Le contenu de cet article est tiré intégralement, ou presque, de ce précieux ouvrage, avec la permission de son auteur et de l’AHPAT.
Brève genèse du mouvement patriote
Sous le régime français, rappelons-le, les institutions démocratiques étaient pratiquement inexistantes au Canada. Les premières « constitutions » qui suivirent la conquête anglaise, soit la Proclamation royale de 1763 et l’Acte de Québec de 1774, introduisirent des structures administratives autoritaires. C’est à la suite de la Révolution américaine et de l’exode des Loyalistes, qui avaient connu dans les colonies américaines des chambres d’assemblées électives, que la vie parlementaire fut introduite par l’Acte constitutionnel de 1791.
Afin d’éviter que la démocratie ne permette la domination « française » sur les Loyalistes et les Britanniques par le simple jeu démographique, le territoire fut alors divisé en deux colonies distinctes : le Bas-Canada, où les Canadiens étaient majoritaires; et le Haut-Canada, terre pratiquement exclusivement britannique. Chacune de ces deux colonies jouissait de sa propre chambre d’assemblée élective chargée de passer des lois, de lever des impôts et de voter le budget. Cependant chaque colonie comptait également un Conseil législatif dont les membres étaient nommés par le gouverneur et qui devait ratifier les lois avant leur entrée en vigueur. Le Conseil exécutif (les ministres) était également composé de personnes nommées par le gouverneur et n’ayant pas de lien avec la Chambre d’assemblée. Le gouverneur pouvait également refuser la sanction royale ou en référer à Londres sur les grandes questions.

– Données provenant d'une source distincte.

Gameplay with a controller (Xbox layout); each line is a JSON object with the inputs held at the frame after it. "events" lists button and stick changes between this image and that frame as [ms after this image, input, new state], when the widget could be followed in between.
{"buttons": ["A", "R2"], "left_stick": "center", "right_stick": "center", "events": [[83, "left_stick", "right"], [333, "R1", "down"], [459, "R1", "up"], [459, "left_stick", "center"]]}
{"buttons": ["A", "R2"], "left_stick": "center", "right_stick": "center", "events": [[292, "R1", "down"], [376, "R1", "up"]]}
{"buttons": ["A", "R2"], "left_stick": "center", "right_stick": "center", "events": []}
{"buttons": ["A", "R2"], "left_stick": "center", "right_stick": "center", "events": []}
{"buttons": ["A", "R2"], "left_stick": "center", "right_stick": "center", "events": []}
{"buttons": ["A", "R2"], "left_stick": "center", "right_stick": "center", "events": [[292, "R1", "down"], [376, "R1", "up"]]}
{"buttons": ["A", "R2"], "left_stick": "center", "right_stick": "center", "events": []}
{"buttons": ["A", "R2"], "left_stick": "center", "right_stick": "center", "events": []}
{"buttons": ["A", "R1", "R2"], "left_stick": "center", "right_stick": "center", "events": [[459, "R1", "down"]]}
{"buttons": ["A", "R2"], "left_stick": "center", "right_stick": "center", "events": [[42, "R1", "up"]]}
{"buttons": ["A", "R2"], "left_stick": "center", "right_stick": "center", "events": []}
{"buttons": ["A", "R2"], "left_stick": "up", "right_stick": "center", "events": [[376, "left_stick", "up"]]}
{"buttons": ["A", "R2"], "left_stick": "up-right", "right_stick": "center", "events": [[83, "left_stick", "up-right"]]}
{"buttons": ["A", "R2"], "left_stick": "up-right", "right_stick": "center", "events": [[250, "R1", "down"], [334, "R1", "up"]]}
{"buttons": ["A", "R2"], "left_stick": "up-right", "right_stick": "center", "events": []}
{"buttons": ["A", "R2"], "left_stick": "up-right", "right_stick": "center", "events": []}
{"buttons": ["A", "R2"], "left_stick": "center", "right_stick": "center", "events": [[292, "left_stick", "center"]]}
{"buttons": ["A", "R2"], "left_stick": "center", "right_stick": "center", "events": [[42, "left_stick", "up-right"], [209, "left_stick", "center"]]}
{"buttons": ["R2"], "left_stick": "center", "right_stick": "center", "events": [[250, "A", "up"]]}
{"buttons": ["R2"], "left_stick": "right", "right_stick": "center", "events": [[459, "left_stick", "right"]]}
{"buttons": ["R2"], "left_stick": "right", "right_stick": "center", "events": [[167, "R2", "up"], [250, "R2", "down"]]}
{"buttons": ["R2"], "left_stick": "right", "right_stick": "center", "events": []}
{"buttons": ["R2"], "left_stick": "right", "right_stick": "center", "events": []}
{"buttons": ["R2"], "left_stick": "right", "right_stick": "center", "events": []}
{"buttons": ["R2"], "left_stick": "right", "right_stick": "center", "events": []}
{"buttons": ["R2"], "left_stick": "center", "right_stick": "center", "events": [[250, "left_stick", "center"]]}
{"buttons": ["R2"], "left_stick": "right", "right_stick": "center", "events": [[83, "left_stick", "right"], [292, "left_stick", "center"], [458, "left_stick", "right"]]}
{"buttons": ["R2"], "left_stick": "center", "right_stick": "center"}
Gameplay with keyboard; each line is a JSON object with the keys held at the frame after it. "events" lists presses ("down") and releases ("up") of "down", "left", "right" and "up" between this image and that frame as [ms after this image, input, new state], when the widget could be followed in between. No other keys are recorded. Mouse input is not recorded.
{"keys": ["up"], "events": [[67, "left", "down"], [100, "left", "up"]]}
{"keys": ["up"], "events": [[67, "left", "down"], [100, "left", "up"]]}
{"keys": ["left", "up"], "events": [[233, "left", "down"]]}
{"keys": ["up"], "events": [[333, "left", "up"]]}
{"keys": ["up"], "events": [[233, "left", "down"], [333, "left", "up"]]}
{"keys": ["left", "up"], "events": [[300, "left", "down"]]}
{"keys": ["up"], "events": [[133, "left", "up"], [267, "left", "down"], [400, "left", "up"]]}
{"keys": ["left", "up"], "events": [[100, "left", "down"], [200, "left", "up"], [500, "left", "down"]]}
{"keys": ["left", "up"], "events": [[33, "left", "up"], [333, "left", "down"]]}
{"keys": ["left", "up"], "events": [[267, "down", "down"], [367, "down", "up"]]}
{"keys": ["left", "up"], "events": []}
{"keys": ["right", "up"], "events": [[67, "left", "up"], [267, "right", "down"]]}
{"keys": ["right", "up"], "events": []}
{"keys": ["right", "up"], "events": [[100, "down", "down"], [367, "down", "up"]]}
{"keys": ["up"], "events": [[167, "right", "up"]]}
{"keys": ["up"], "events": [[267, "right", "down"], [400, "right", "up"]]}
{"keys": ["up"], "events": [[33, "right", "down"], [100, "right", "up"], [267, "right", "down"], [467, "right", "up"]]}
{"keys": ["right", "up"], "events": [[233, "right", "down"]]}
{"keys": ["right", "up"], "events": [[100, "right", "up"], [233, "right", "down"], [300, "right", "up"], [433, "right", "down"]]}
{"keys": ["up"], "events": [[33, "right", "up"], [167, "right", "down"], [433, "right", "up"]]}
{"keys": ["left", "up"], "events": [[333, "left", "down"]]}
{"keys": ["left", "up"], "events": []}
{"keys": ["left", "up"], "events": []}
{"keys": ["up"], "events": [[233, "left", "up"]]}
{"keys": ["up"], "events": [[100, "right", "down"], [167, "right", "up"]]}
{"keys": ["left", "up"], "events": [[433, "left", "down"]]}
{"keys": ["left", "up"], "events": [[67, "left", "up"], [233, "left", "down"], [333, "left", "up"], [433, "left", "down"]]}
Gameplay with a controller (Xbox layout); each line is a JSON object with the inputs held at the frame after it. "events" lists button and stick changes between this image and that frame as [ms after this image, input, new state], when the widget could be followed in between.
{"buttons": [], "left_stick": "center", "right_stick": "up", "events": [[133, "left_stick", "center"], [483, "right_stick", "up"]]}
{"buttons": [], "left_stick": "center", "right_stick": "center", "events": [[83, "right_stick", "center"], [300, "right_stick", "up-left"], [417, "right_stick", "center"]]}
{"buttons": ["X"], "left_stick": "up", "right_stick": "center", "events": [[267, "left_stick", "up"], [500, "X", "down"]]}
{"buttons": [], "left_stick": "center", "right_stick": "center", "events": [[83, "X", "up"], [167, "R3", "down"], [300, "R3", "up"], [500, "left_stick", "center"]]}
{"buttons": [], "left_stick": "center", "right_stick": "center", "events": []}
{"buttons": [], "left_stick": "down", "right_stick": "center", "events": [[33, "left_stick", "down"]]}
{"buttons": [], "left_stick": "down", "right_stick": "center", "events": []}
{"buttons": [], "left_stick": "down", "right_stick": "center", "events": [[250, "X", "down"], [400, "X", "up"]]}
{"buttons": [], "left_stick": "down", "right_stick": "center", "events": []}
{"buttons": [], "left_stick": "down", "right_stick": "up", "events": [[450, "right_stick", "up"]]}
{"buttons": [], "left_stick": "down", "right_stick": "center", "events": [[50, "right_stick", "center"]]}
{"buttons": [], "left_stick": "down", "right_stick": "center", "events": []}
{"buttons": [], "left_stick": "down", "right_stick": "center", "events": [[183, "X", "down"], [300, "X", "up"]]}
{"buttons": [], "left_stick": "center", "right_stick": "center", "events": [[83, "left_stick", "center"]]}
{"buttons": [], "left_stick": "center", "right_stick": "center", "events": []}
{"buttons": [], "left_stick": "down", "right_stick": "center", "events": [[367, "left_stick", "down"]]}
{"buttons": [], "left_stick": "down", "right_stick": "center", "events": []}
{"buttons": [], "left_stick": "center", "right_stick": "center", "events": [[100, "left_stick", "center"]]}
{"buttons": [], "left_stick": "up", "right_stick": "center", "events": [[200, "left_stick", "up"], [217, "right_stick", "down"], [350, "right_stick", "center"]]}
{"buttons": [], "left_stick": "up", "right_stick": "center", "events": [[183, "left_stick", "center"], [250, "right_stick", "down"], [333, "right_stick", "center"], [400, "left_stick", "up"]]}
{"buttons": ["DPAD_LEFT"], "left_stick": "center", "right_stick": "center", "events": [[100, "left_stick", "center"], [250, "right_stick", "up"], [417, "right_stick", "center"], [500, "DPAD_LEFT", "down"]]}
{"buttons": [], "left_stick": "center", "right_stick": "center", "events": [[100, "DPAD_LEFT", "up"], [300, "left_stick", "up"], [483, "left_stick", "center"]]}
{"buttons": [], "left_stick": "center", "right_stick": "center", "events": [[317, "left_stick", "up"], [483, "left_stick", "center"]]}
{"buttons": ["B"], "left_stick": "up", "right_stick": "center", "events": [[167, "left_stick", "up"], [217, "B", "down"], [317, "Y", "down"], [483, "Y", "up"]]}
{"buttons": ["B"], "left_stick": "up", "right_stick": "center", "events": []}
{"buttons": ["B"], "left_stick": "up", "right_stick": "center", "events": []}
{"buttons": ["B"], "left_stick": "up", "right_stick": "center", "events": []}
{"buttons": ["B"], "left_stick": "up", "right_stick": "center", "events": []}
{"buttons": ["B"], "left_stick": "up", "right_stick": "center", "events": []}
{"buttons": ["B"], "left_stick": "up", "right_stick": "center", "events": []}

Nonobstant ces limites considérables, le Bas-Canada fut initié à la vie démocratique et parlementaire et y prit goût! Rapidement, cependant, les tensions entre la Chambre d’assemblée d’une part et le gouverneur et ses partisans connus sous le nom de bureaucrates (essentiellement les marchands anglais) d’autre part, s’intensifièrent. La spéculation sur les terres de la Couronne échappant au système seigneurial fut permise par Londres, à l’encontre des pouvoirs de la Chambre d’assemblée. La corruption et le népotisme se répandirent de différentes façons au sein même du système. La Chambre depuis toujours cherchait à faire disparaître ces abus. Mais son contrôle sur le gouvernement était alors illusoire.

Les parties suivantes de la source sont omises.